## GOAL
Please return every line of the data below word for word, in the same order.
++++++++++
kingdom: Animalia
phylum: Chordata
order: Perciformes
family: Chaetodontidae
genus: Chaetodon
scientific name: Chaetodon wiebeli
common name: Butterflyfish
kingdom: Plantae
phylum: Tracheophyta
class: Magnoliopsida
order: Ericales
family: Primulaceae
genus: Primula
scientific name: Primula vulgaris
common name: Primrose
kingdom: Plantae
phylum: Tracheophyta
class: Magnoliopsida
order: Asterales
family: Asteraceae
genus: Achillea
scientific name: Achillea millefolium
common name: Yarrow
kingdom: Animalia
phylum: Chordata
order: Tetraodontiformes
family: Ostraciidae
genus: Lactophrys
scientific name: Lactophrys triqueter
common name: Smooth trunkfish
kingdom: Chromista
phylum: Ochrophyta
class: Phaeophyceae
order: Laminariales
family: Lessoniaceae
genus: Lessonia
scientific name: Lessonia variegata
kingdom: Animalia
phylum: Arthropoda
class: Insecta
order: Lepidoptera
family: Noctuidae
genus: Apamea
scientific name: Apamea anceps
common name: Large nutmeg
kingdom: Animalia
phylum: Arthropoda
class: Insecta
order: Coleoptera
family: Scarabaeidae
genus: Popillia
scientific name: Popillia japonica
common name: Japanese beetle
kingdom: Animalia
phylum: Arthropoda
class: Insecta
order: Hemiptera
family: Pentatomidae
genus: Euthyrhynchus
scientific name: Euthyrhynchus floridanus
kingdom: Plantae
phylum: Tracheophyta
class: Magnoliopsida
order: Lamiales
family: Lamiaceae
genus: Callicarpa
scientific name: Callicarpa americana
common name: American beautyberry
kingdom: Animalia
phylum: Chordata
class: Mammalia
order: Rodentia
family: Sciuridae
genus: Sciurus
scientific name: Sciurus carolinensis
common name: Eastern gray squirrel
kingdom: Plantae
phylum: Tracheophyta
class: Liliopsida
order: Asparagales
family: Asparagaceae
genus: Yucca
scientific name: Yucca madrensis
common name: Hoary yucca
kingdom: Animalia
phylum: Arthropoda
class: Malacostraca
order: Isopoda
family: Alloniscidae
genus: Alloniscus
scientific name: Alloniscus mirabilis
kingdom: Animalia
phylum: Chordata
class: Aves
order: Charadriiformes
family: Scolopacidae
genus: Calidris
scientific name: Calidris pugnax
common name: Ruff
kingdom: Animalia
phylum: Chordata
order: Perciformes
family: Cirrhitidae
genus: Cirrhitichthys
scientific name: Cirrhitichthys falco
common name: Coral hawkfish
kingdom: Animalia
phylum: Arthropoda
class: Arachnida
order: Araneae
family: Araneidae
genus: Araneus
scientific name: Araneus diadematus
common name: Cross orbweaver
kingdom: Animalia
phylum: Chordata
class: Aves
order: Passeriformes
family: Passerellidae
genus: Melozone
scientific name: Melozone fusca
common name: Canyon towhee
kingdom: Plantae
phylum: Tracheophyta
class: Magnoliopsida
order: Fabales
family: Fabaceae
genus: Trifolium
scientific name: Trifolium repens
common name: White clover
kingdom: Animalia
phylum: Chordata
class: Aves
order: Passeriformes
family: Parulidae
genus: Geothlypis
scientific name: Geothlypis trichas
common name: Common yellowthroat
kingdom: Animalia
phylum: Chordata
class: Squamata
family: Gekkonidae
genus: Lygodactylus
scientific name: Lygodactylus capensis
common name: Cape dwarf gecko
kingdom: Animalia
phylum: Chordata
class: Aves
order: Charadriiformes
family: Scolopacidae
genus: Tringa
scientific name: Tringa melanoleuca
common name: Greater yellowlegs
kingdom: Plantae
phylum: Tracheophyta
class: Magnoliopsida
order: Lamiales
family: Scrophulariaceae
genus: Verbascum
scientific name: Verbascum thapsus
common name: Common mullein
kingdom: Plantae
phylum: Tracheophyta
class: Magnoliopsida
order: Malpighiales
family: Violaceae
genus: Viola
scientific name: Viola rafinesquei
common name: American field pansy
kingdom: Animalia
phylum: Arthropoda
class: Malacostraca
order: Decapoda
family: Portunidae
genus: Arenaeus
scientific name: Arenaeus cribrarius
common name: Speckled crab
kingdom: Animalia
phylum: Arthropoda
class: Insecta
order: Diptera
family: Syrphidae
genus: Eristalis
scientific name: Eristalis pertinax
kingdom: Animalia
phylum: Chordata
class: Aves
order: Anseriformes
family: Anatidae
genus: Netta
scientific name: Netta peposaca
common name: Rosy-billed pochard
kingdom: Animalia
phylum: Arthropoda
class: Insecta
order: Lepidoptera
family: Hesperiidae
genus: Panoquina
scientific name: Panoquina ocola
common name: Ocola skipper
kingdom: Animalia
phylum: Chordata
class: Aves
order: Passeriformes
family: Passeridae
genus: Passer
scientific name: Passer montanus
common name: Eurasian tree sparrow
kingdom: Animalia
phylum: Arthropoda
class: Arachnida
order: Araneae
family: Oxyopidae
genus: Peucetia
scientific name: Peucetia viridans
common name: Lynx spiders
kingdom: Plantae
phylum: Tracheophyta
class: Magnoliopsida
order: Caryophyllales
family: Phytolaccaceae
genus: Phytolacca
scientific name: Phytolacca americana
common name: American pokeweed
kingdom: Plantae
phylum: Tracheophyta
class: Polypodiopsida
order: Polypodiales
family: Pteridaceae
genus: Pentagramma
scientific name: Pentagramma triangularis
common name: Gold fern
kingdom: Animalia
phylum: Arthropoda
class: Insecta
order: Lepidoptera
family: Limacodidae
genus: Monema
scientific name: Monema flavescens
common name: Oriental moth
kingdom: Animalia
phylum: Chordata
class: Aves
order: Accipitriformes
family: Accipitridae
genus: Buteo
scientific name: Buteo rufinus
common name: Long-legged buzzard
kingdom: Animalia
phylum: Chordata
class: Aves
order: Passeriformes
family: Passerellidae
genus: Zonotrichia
++++++++++
## THE RESULT
kingdom: Animalia
phylum: Chordata
order: Perciformes
family: Chaetodontidae
genus: Chaetodon
scientific name: Chaetodon wiebeli
common name: Butterflyfish
kingdom: Plantae
phylum: Tracheophyta
class: Magnoliopsida
order: Ericales
family: Primulaceae
genus: Primula
scientific name: Primula vulgaris
common name: Primrose
kingdom: Plantae
phylum: Tracheophyta
class: Magnoliopsida
order: Asterales
family: Asteraceae
genus: Achillea
scientific name: Achillea millefolium
common name: Yarrow
kingdom: Animalia
phylum: Chordata
order: Tetraodontiformes
family: Ostraciidae
genus: Lactophrys
scientific name: Lactophrys triqueter
common name: Smooth trunkfish
kingdom: Chromista
phylum: Ochrophyta
class: Phaeophyceae
order: Laminariales
family: Lessoniaceae
genus: Lessonia
scientific name: Lessonia variegata
kingdom: Animalia
phylum: Arthropoda
class: Insecta
order: Lepidoptera
family: Noctuidae
genus: Apamea
scientific name: Apamea anceps
common name: Large nutmeg
kingdom: Animalia
phylum: Arthropoda
class: Insecta
order: Coleoptera
family: Scarabaeidae
genus: Popillia
scientific name: Popillia japonica
common name: Japanese beetle
kingdom: Animalia
phylum: Arthropoda
class: Insecta
order: Hemiptera
family: Pentatomidae
genus: Euthyrhynchus
scientific name: Euthyrhynchus floridanus
kingdom: Plantae
phylum: Tracheophyta
class: Magnoliopsida
order: Lamiales
family: Lamiaceae
genus: Callicarpa
scientific name: Callicarpa americana
common name: American beautyberry
kingdom: Animalia
phylum: Chordata
class: Mammalia
order: Rodentia
family: Sciuridae
genus: Sciurus
scientific name: Sciurus carolinensis
common name: Eastern gray squirrel
kingdom: Plantae
phylum: Tracheophyta
class: Liliopsida
order: Asparagales
family: Asparagaceae
genus: Yucca
scientific name: Yucca madrensis
common name: Hoary yucca
kingdom: Animalia
phylum: Arthropoda
class: Malacostraca
order: Isopoda
family: Alloniscidae
genus: Alloniscus
scientific name: Alloniscus mirabilis
kingdom: Animalia
phylum: Chordata
class: Aves
order: Charadriiformes
family: Scolopacidae
genus: Calidris
scientific name: Calidris pugnax
common name: Ruff
kingdom: Animalia
phylum: Chordata
order: Perciformes
family: Cirrhitidae
genus: Cirrhitichthys
scientific name: Cirrhitichthys falco
common name: Coral hawkfish
kingdom: Animalia
phylum: Arthropoda
class: Arachnida
order: Araneae
family: Araneidae
genus: Araneus
scientific name: Araneus diadematus
common name: Cross orbweaver
kingdom: Animalia
phylum: Chordata
class: Aves
order: Passeriformes
family: Passerellidae
genus: Melozone
scientific name: Melozone fusca
common name: Canyon towhee
kingdom: Plantae
phylum: Tracheophyta
class: Magnoliopsida
order: Fabales
family: Fabaceae
genus: Trifolium
scientific name: Trifolium repens
common name: White clover
kingdom: Animalia
phylum: Chordata
class: Aves
order: Passeriformes
family: Parulidae
genus: Geothlypis
scientific name: Geothlypis trichas
common name: Common yellowthroat
kingdom: Animalia
phylum: Chordata
class: Squamata
family: Gekkonidae
genus: Lygodactylus
scientific name: Lygodactylus capensis
common name: Cape dwarf gecko
kingdom: Animalia
phylum: Chordata
class: Aves
order: Charadriiformes
family: Scolopacidae
genus: Tringa
scientific name: Tringa melanoleuca
common name: Greater yellowlegs
kingdom: Plantae
phylum: Tracheophyta
class: Magnoliopsida
order: Lamiales
family: Scrophulariaceae
genus: Verbascum
scientific name: Verbascum thapsus
common name: Common mullein
kingdom: Plantae
phylum: Tracheophyta
class: Magnoliopsida
order: Malpighiales
family: Violaceae
genus: Viola
scientific name: Viola rafinesquei
common name: American field pansy
kingdom: Animalia
phylum: Arthropoda
class: Malacostraca
order: Decapoda
family: Portunidae
genus: Arenaeus
scientific name: Arenaeus cribrarius
common name: Speckled crab
kingdom: Animalia
phylum: Arthropoda
class: Insecta
order: Diptera
family: Syrphidae
genus: Eristalis
scientific name: Eristalis pertinax
kingdom: Animalia
phylum: Chordata
class: Aves
order: Anseriformes
family: Anatidae
genus: Netta
scientific name: Netta peposaca
common name: Rosy-billed pochard
kingdom: Animalia
phylum: Arthropoda
class: Insecta
order: Lepidoptera
family: Hesperiidae
genus: Panoquina
scientific name: Panoquina ocola
common name: Ocola skipper
kingdom: Animalia
phylum: Chordata
class: Aves
order: Passeriformes
family: Passeridae
genus: Passer
scientific name: Passer montanus
common name: Eurasian tree sparrow
kingdom: Animalia
phylum: Arthropoda
class: Arachnida
order: Araneae
family: Oxyopidae
genus: Peucetia
scientific name: Peucetia viridans
common name: Lynx spiders
kingdom: Plantae
phylum: Tracheophyta
class: Magnoliopsida
order: Caryophyllales
family: Phytolaccaceae
genus: Phytolacca
scientific name: Phytolacca americana
common name: American pokeweed
kingdom: Plantae
phylum: Tracheophyta
class: Polypodiopsida
order: Polypodiales
family: Pteridaceae
genus: Pentagramma
scientific name: Pentagramma triangularis
common name: Gold fern
kingdom: Animalia
phylum: Arthropoda
class: Insecta
order: Lepidoptera
family: Limacodidae
genus: Monema
scientific name: Monema flavescens
common name: Oriental moth
kingdom: Animalia
phylum: Chordata
class: Aves
order: Accipitriformes
family: Accipitridae
genus: Buteo
scientific name: Buteo rufinus
common name: Long-legged buzzard
kingdom: Animalia
phylum: Chordata
class: Aves
order: Passeriformes
family: Passerellidae
genus: Zonotrichia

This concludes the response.